Dr Bode, a lecturer in cognitive psychology and behavioural neuroscience, had the right skill set and found he was interested in the same questions too. The pair decided to apply for funding and set up the Decision Neuroscience Laboratory.
Their work so far has focused on questions like how we trade-off between rewards now and in the future: for example would you choose to take $20 now or $30 in a month?
The experiments show the point at which there is no real difference for the subject making the choice – much as if they were being asked a question with no real stakes, like whether to press a left or right button. At this point, subjects might be particularly susceptible to influences from the environment – through images like passive advertising.
The aim is to discover ways to prompt better decision making to tackle serious social problems like the retirement savings gap, obesity or excess gambling.
Dr Bode says participants in experiments have been shown pictures designed to trigger spontaneous reward responses – from images of the Apple logo to pizzas and pleasant social interactions like kissing.
"When you show very rewarding images you can prime people towards more spontaneous decisions," Dr Bode says. "So they want more, now. Future-related mental images can also achieve the opposite and make you more patient. This is, for finance people, very interesting."
Dr Murawski, whose background is in studying financial markets, explains: "We found the environment can play a very important role in those decisions, whereas historically economists would argue that people have certain preferences and their behaviour is an expression of those preferences.
"We showed we could actually bias them systematically in one direction. That suggests you could use certain environmental manipulations to get people to save more money for the future, for instance.
"The exciting aspect of the work is I see an opportunity, by using this new interdisciplinary approach, to develop interventions that will help people improve their behaviour and, through this, their wellbeing.
"What we would like to push in the near term is to link that research more closely with major societal problems."
Recent work has found obese subjects are more susceptible to this sort of environmental manipulation than those of normal weight.

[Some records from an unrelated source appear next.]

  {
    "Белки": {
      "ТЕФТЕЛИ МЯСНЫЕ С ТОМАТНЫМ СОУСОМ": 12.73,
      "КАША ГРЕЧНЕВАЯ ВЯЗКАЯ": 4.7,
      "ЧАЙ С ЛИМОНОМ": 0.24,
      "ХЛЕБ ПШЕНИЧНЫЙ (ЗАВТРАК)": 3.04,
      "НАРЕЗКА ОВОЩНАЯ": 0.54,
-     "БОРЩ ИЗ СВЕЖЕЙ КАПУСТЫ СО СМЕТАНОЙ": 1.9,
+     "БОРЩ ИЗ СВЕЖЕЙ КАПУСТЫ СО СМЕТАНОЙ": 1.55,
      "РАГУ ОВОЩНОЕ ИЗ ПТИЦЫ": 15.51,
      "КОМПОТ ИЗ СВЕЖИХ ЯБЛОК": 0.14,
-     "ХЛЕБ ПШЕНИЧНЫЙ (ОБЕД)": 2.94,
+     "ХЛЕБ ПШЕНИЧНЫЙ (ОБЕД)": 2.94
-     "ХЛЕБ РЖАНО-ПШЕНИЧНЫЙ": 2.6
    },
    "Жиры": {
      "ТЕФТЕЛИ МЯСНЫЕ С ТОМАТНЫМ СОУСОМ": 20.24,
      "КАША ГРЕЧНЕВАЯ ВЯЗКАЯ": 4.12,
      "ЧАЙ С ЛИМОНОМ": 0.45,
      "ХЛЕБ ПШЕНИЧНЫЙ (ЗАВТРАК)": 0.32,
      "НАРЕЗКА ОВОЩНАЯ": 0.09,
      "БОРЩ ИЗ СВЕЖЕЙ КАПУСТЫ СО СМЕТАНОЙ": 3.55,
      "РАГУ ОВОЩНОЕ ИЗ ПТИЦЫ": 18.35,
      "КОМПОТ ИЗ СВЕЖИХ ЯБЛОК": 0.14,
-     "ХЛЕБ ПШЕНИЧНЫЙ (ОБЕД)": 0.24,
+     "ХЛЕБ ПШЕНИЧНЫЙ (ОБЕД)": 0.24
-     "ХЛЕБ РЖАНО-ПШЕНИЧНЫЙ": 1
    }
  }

The lab is working with the Cancer Council of Victoria on how to help deliver healthier messaging in a media environment saturated by imagery of the opposite.

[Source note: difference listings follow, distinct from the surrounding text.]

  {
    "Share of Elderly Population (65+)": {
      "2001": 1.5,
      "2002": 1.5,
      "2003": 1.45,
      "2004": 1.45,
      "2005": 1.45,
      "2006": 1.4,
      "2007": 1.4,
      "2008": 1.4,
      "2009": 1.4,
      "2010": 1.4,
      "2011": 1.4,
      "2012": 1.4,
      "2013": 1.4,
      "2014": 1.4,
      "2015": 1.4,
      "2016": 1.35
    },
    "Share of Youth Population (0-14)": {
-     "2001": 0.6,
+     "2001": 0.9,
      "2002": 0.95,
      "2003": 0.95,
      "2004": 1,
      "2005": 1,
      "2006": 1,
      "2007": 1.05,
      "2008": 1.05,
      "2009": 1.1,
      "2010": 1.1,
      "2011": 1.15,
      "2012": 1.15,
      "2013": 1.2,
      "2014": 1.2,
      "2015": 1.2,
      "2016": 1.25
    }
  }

Both Dr Bode and Dr Murawski are also looking forward to collaborating further with Professor Bossaerts when he arrives in town.
So will the professor be buying or renting?
Studies so far suggest those with a highly developed "theory of mind" – people who are good at social interactions and working out whether someone is an asset or a threat – have a greater tendency to ride bubbles. Professor Bossaerts says with a laugh, he is "not one of those guys".
"If you are an asocial guy you simply say the price is too high. You don't try to find intentionality behind these price changes.
"I think one has to be extremely careful jumping into the market. The real estate market is not very efficient – if it's mispriced it can take a long time to correct."
He says he will have to look at the question further once he arrives Down Under but his initial investigations into clearance rates are telling him to hold off: "I will not buy a house – certainly not in Melbourne itself – for the first six months or a year. I just want to wait – I do think this is a bubble that is about to burst."